What is needed — Reproduce each of the following lines verbatim, omitting the pictures from your reproduction.

Provided information —
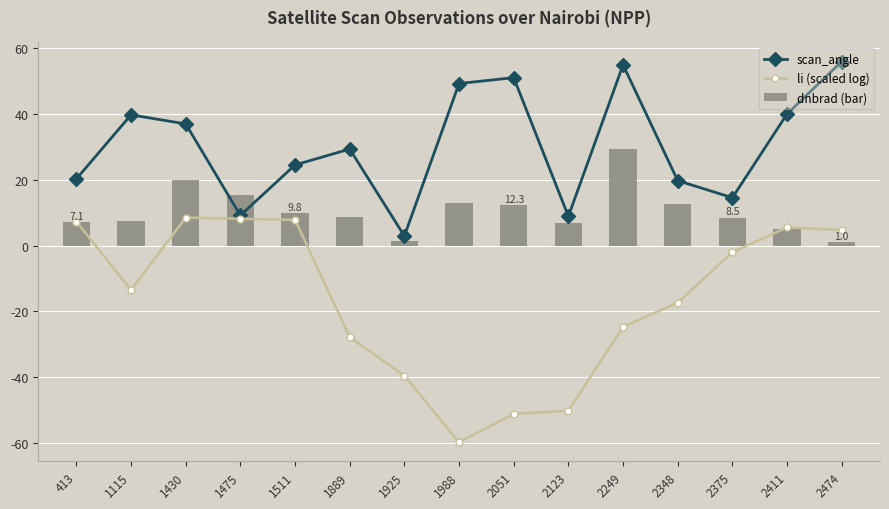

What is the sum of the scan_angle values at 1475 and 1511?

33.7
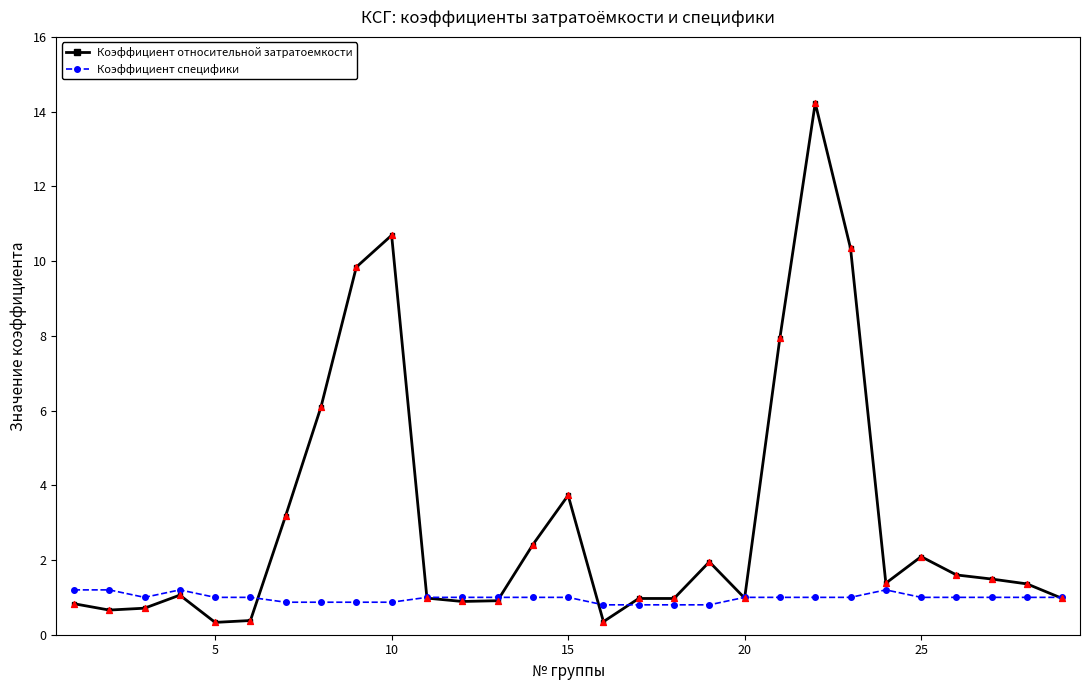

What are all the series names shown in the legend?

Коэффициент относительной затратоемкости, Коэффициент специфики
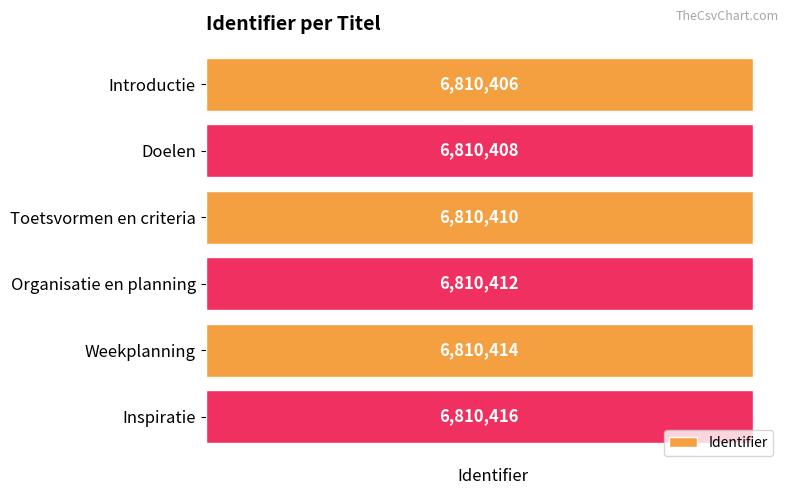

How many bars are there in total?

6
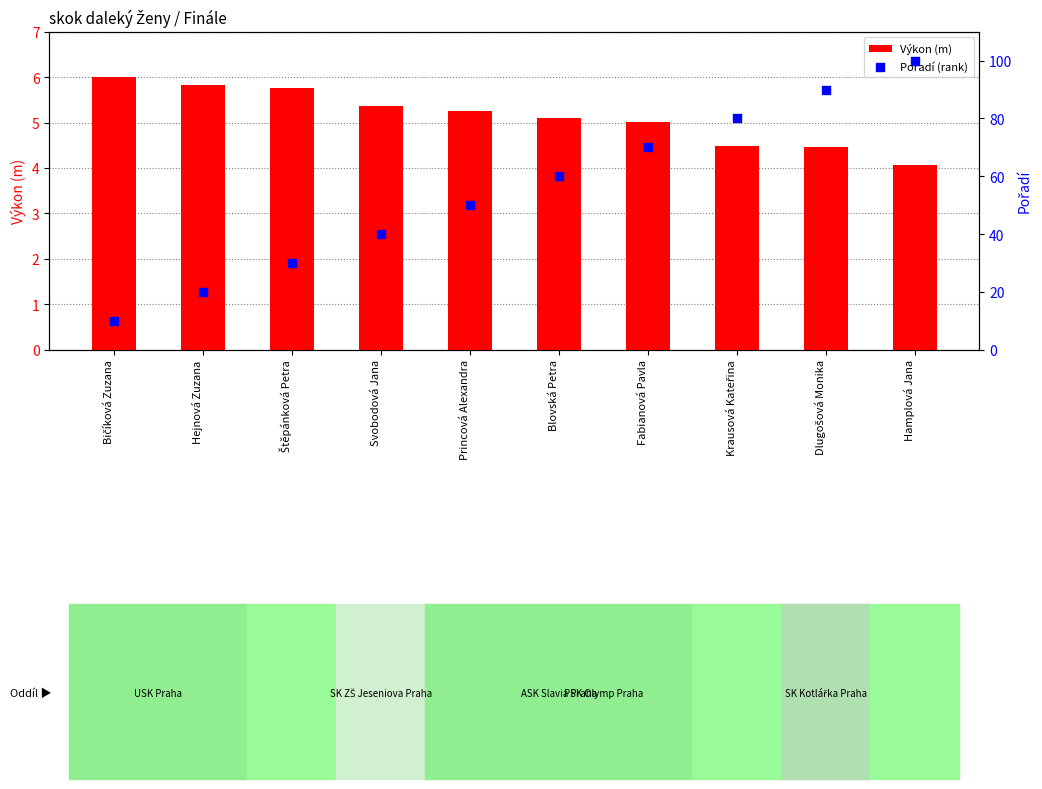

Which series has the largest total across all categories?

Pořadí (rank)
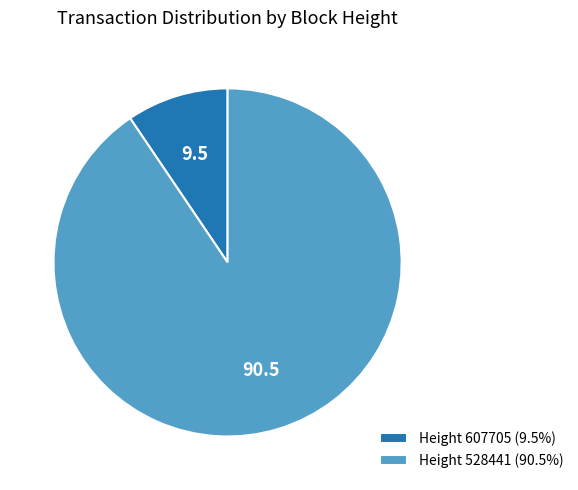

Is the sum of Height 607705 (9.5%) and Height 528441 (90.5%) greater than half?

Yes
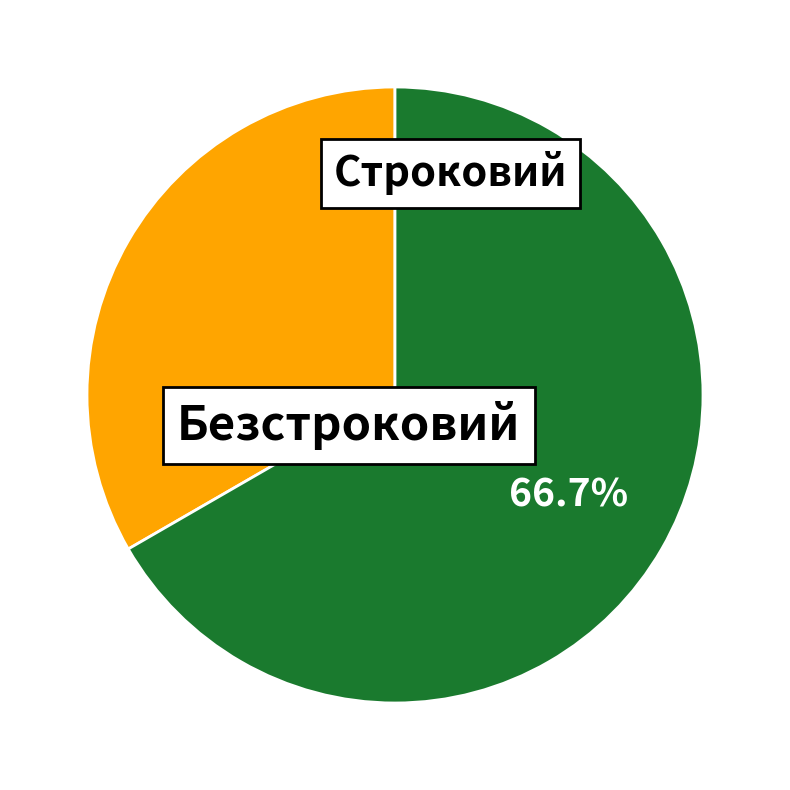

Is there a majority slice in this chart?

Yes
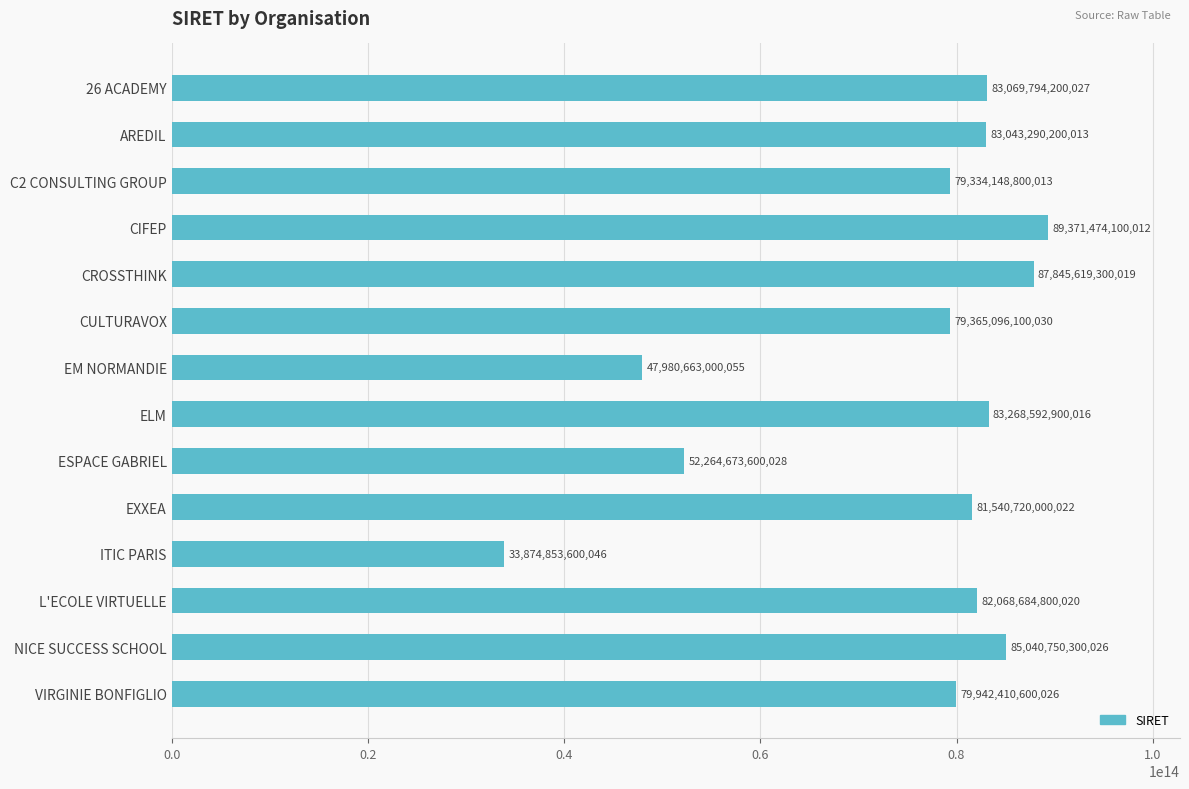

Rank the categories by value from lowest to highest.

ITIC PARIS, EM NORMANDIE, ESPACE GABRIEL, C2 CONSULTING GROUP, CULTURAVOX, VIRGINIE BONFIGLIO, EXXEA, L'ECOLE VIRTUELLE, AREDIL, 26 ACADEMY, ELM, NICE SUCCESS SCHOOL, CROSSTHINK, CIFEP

Worked solution —
What is the sum of the scan_angle values at 1475 and 1511?

33.7

What are all the series names shown in the legend?

Коэффициент относительной затратоемкости, Коэффициент специфики

How many bars are there in total?

6

Which series has the largest total across all categories?

Pořadí (rank)

Is the sum of Height 607705 (9.5%) and Height 528441 (90.5%) greater than half?

Yes

Is there a majority slice in this chart?

Yes

Rank the categories by value from lowest to highest.

ITIC PARIS, EM NORMANDIE, ESPACE GABRIEL, C2 CONSULTING GROUP, CULTURAVOX, VIRGINIE BONFIGLIO, EXXEA, L'ECOLE VIRTUELLE, AREDIL, 26 ACADEMY, ELM, NICE SUCCESS SCHOOL, CROSSTHINK, CIFEP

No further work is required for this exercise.